In a medium bowl whisk together 2 cups flour, baking powder, baking soda, salt, and cayenne pepper. Using a pastry cutter or my preferred method your fingers cut the butter into the flour until coarse crumbs are formed, working as quickly as possible. Place the bowl in the fridge for 10 minutes to let the butter cool down again.
While the butter/flour mixture is cooling, in a small bowl mix the milk, squash puree and honey together.
Remove the butter/flour mixture from the fridge and make a well in the middle, add the squash mixture and carefully fold the dry ingredients into the wet. Fold as best as you can in the bowl and add up to a 1/4 cup of flour if the dough is sticky.
Scoop the dough out onto a floured surface and pat together. To form flaky layers you want to fold the dough on top of itself. Pat dough into a rectangle and fold in half, rotate and fold in half again.

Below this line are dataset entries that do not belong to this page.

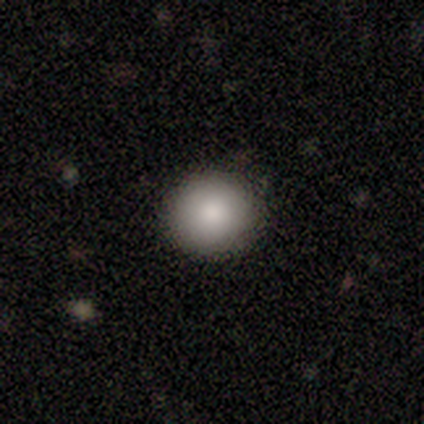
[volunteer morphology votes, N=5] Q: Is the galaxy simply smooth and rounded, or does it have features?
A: smooth — 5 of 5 (100%).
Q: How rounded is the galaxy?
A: round — 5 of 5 (100%).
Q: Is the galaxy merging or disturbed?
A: none — 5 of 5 (100%).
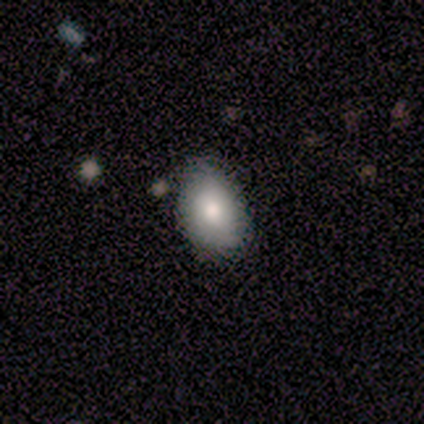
Morphology: type=smooth (100%); roundness=in between (100%); merging=none (60%).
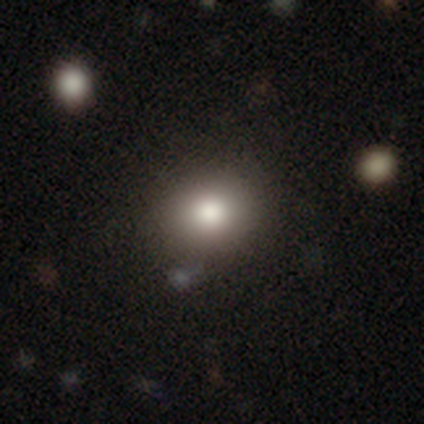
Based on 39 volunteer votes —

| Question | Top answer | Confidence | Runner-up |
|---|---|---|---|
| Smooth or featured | smooth | 82% | star or artifact (13%) |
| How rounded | round | 84% | in between (16%) |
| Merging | none | 62% | major disturbance (3%) |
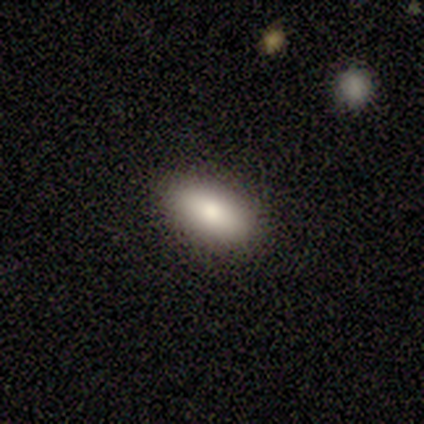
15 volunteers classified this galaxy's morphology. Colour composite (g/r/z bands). It shows a smooth galaxy with no disk features (93%) that is in between round and cigar-shaped (79%). Merging: none (87%).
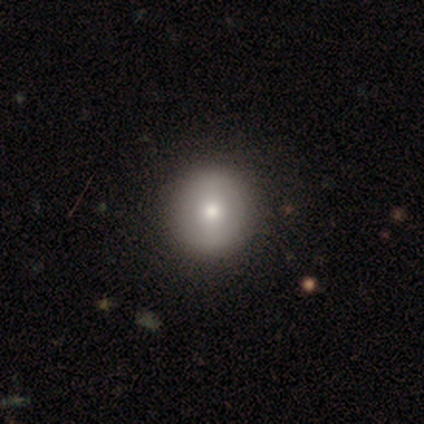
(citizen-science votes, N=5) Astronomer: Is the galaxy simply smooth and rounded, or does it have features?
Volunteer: smooth — 60% (runner-up: featured or disk, 40%).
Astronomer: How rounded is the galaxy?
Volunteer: round — 100%.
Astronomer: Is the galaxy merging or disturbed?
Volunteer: none — 80%.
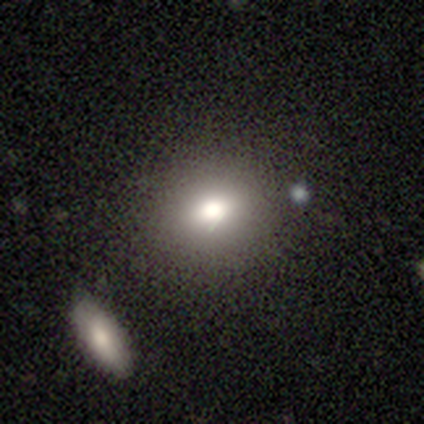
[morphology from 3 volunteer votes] smooth-or-featured: smooth: 100% | featured or disk: 0% | star or artifact: 0%
  how-rounded: round: 67% | in between: 33% | cigar-shaped: 0%
  merging: minor disturbance: 67% | none: 33% | major disturbance: 0% | merger: 0%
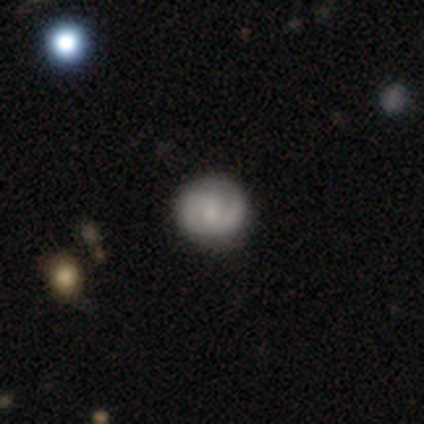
Morphology: type=featured or disk (60%); edge-on=no (100%); bar=no (67%); spiral arms=yes (67%); winding=tight (100%); arm count=1 (50%, tied with 2); bulge=moderate (33%, tied with small and none); merging=none (100%).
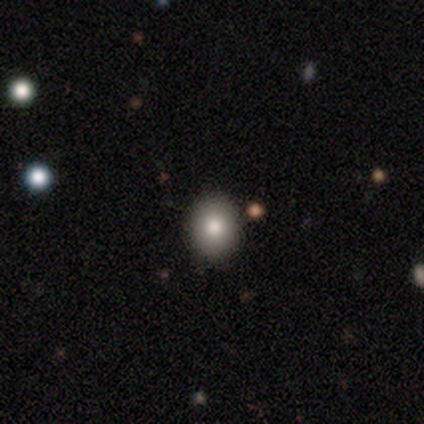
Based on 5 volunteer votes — Q: Smooth or featured?
A: smooth (100%)
Q: How rounded?
A: round (80%); runner-up: in between (20%)
Q: Merging?
A: none (100%)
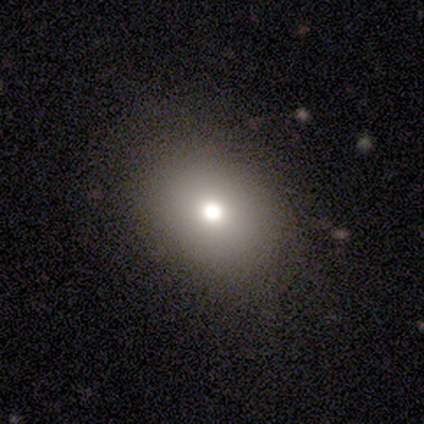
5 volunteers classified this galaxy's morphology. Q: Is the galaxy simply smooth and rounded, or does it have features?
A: smooth — 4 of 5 (80%).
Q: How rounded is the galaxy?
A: in between — 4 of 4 (100%).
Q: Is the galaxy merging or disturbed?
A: none — 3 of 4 (75%).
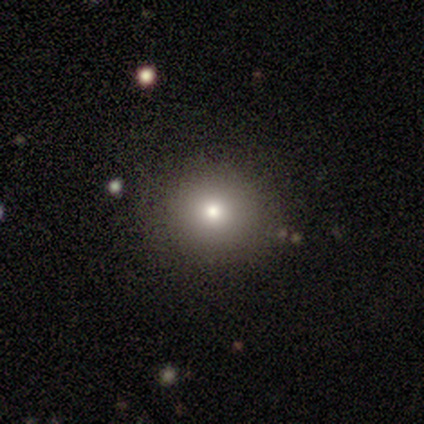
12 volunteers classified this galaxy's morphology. Volunteers were most divided on "smooth or featured": smooth: 75%, star or artifact: 17%, featured or disk: 8%. More confident: how rounded — round (100%); merging — none (90%).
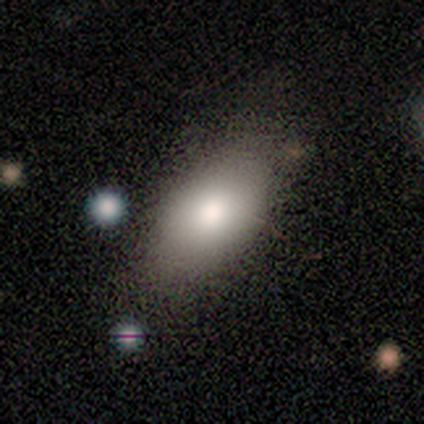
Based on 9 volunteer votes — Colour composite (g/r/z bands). It shows a smooth galaxy with no disk features (89%) that is in between round and cigar-shaped (88%). Merging: none (100%).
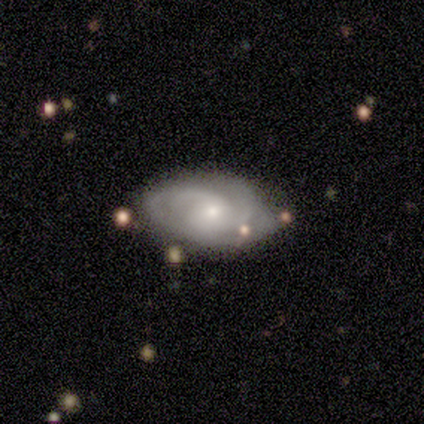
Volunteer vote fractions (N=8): smooth_or_featured: featured or disk (p=0.75) [alt: smooth p=0.25]
disk_edge_on: no (p=1.00)
bar: no (p=1.00)
has_spiral_arms: yes (p=1.00)
spiral_winding: tight (p=0.50) [alt: loose p=0.33]
spiral_arm_count: 3 (p=0.50) [alt: 2 p=0.33]
bulge_size: moderate (p=0.50) [tied with: small p=0.50]
merging: none (p=0.75) [alt: minor disturbance p=0.25]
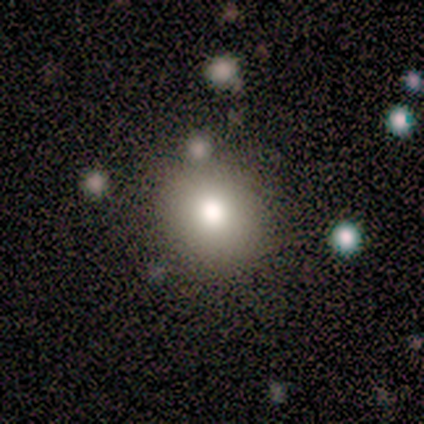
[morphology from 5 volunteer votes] Smooth or featured? 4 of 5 (80%) said smooth. How rounded? 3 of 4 (75%) said round. Merging? 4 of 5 (80%) said none.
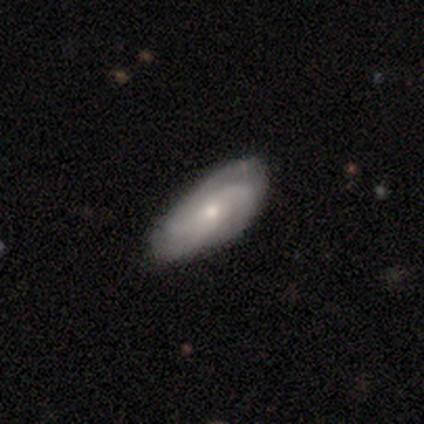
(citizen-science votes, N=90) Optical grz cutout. It shows a featured or disk galaxy (63%) with no bar (61%), 3 (36%) medium (60%) spiral arms (92%) and a small central bulge (53%). Merging: none (67%).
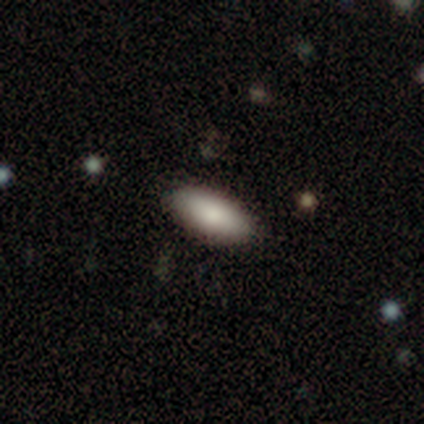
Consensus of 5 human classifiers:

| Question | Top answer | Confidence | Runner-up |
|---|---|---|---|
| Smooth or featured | smooth | 100% | — |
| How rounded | in between | 100% | — |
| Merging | none | 80% | minor disturbance (20%) |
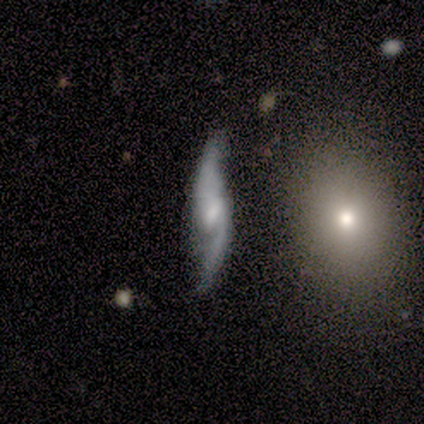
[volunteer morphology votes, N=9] featured or disk 89%, smooth 11%, star or artifact 0%. Down the decision tree: edge-on disk — no (88%); bar — weak (71%); spiral arms — yes (100%); spiral arm count — 2 (86%); spiral winding — loose (71%); bulge size — moderate (43%, tied with small); merging — none (67%).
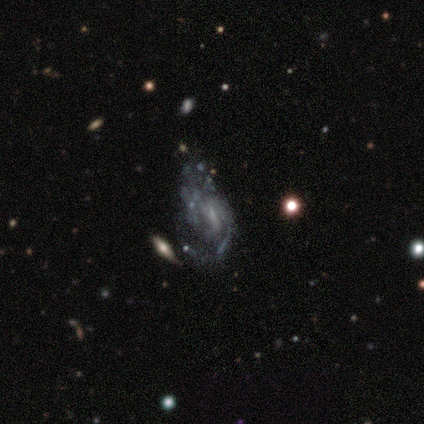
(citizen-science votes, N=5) smooth-or-featured: featured or disk: 60% | smooth: 20% | star or artifact: 20%
  disk-edge-on: no: 100% | yes: 0%
    bar: no: 67% | strong: 33% | weak: 0%
    has-spiral-arms: yes: 100% | no: 0%
      spiral-winding: medium: 67% | loose: 33% | tight: 0%
      spiral-arm-count: 1: 33% (tied) | 2: 33% (tied) | can't tell: 33% (tied) | 3: 0% | 4: 0% | more than 4: 0%
    bulge-size: none: 67% | small: 33% | dominant: 0% | large: 0% | moderate: 0%
  merging: merger: 50% | minor disturbance: 25% | major disturbance: 25% | none: 0%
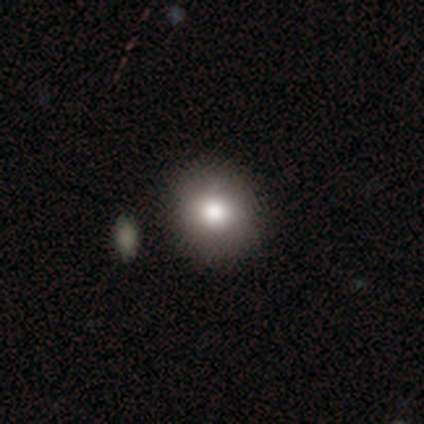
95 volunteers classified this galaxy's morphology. type=smooth (73%); roundness=round (91%); merging=none (83%).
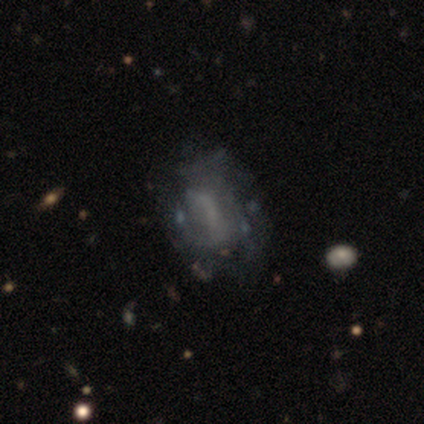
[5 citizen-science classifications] Morphology: type=smooth (60%); roundness=in between (100%); merging=none (40%, tied with major disturbance).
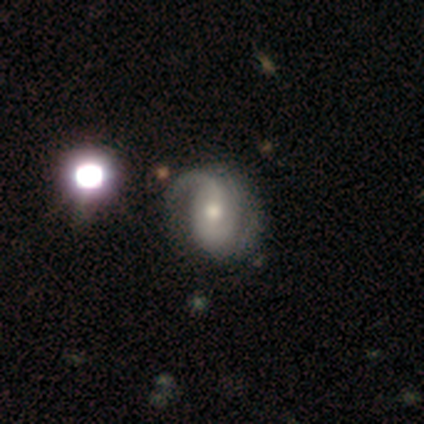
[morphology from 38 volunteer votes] A featured or disk galaxy (84%) with no bar (59%), 2 (50%) medium (50%) spiral arms (88%) and a moderate central bulge (50%). Merging: none (39%).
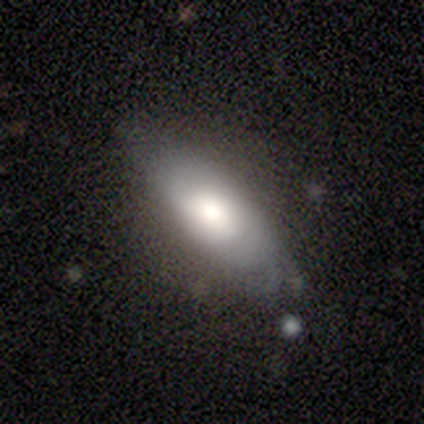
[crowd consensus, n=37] A smooth galaxy with no disk features (54%) that is in between round and cigar-shaped (70%). Merging: none (60%).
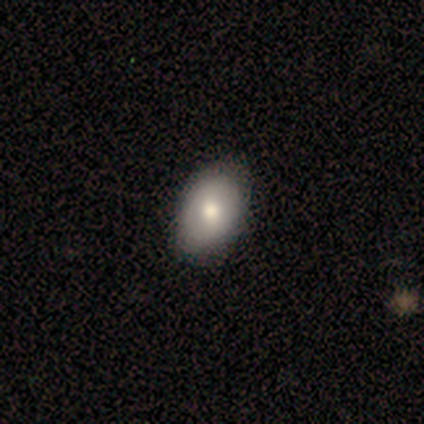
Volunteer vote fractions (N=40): Overall: smooth (82%). How rounded: in between (85%). Merging: none (75%).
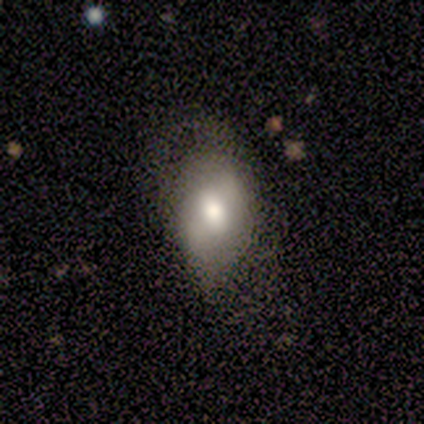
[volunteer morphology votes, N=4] A smooth galaxy with no disk features (50%) that is in between round and cigar-shaped (100%). Merging: none (67%).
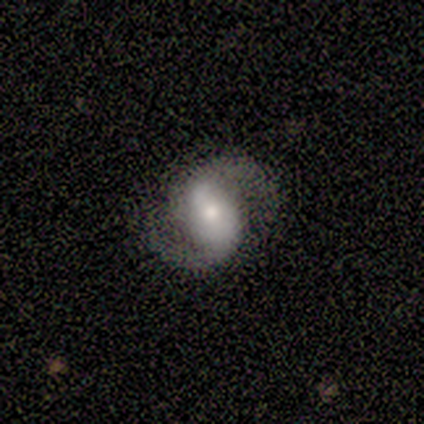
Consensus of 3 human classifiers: Smooth or featured? featured or disk (100%)
Edge-on disk? no (100%)
Bar? strong (67%)
Spiral arms? yes (100%)
Spiral winding? medium (67%)
Spiral arm count? 2 (100%)
Bulge size? moderate (100%)
Merging? none (100%)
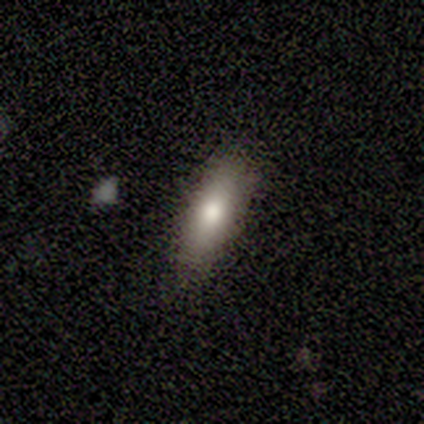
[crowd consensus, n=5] Overall: smooth (60%; featured or disk 20%). How rounded: in between (67%; cigar-shaped 33%). Merging: none (75%).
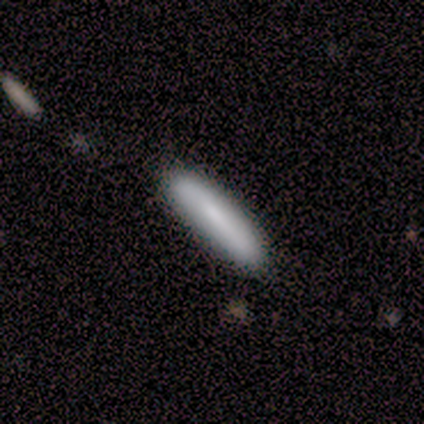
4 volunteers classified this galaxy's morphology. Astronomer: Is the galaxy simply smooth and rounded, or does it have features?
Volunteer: smooth — 50%, tied with featured or disk at 50%.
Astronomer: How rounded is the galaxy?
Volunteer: cigar-shaped — 100%.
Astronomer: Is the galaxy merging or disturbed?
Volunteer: none — 100%.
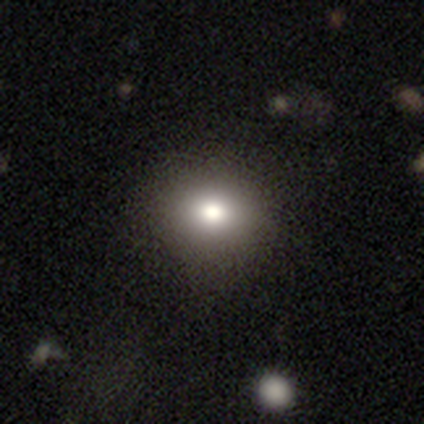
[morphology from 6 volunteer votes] Volunteers were most divided on "merging": none: 83%, minor disturbance: 17%, major disturbance: 0%, merger: 0%. More confident: smooth or featured — smooth (100%); how rounded — round (100%).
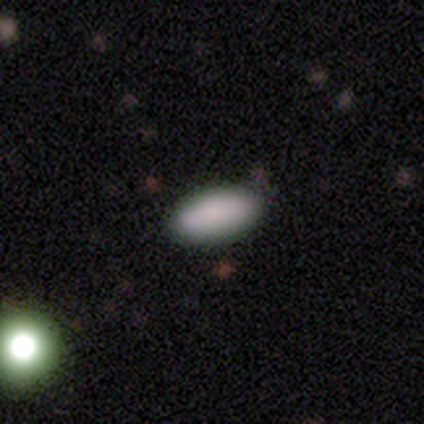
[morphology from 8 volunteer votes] Smooth or featured? 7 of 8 (88%) said smooth. How rounded? 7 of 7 (100%) said in between. Merging? 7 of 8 (88%) said none.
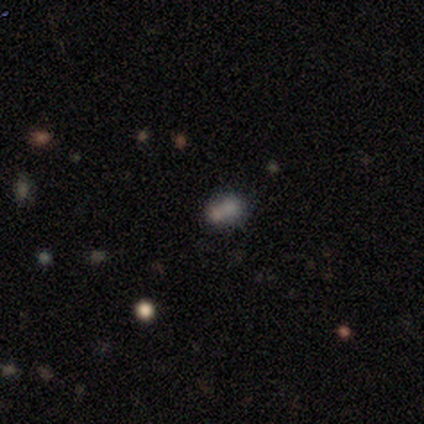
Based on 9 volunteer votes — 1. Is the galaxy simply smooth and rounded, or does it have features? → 56% smooth, 22% featured or disk, 22% star or artifact.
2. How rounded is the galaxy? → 80% in between, 20% round, 0% cigar-shaped.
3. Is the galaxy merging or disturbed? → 71% none, 29% merger, 0% minor disturbance, 0% major disturbance.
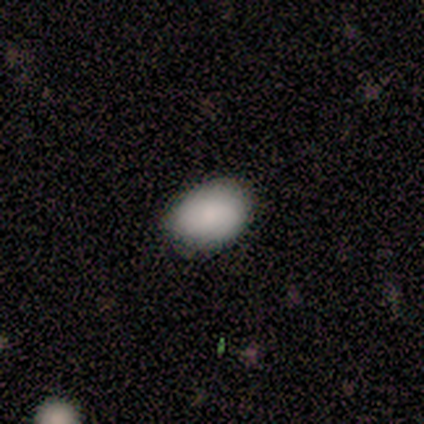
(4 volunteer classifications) A smooth galaxy with no disk features (100%) that is in between round and cigar-shaped (100%). Merging: none (75%).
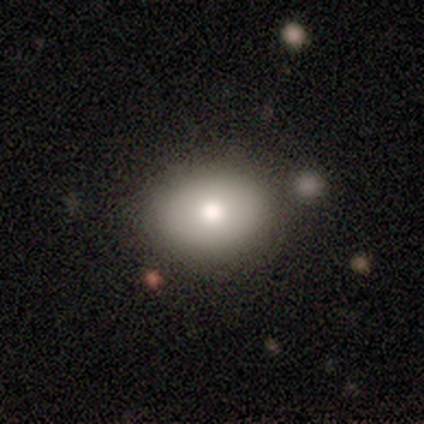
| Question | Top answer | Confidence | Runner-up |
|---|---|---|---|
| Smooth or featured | smooth | 80% | featured or disk (20%) |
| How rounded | round | 75% | in between (25%) |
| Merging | none | 80% | minor disturbance (20%) |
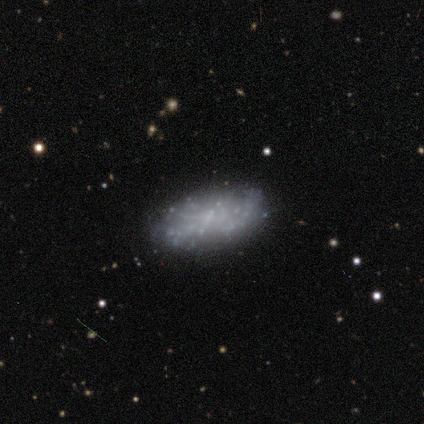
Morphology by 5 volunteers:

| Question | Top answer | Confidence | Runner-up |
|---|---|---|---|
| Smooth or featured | featured or disk | 60% | smooth (40%) |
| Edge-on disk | no | 100% | — |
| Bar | no | 100% | — |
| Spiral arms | no | 100% | — |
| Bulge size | none | 67% | small (33%) |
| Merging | none | 80% | major disturbance (20%) |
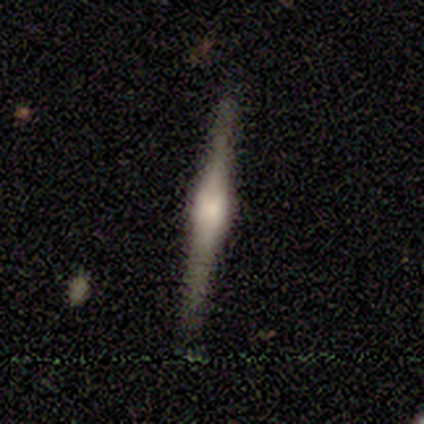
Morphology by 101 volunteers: Smooth or featured? 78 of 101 (77%) said featured or disk. Edge-on disk? 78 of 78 (100%) said yes. Edge-on bulge? 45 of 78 (58%) said rounded. Merging? 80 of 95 (84%) said none.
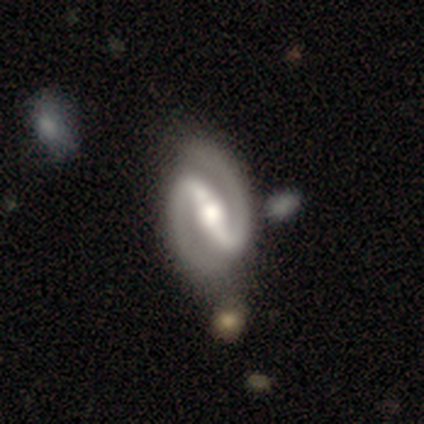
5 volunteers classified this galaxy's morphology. Smooth or featured? 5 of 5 (100%) said featured or disk. Edge-on disk? 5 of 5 (100%) said no. Bar? 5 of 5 (100%) said strong. Spiral arms? 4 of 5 (80%) said yes. Spiral winding? 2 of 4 (50%) said medium. Spiral arm count? 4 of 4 (100%) said 2. Bulge size? 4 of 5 (80%) said moderate. Merging? 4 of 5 (80%) said none.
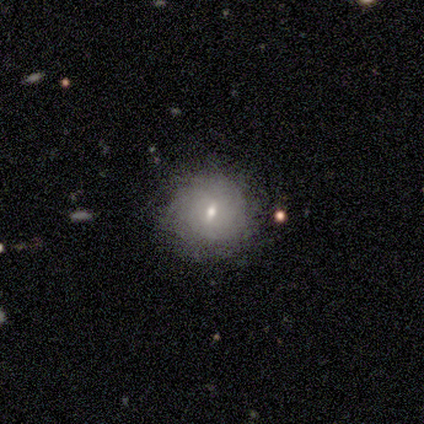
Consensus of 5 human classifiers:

Repeat two more times. Adding more flour to the surface to keep from sticking. Finally pat the dough out to about 3/4 inch thickness. Using a biscuit cutter (or in my case the cookie cutter that I have at home, which is slightly smaller) cut out your biscuits and transfer to a parchment or silicone lined baking sheet. Reroll the scraps and cut the remaining dough. The biscuits edges should be touching each other.
Bake for 15-20 minutes until nicely browned. If you like you can add a little bit of melted butter on top 5 minutes before they are finished.
Remove from the baking sheet while still hot and wrap in a tea towel to keep warm and enjoy.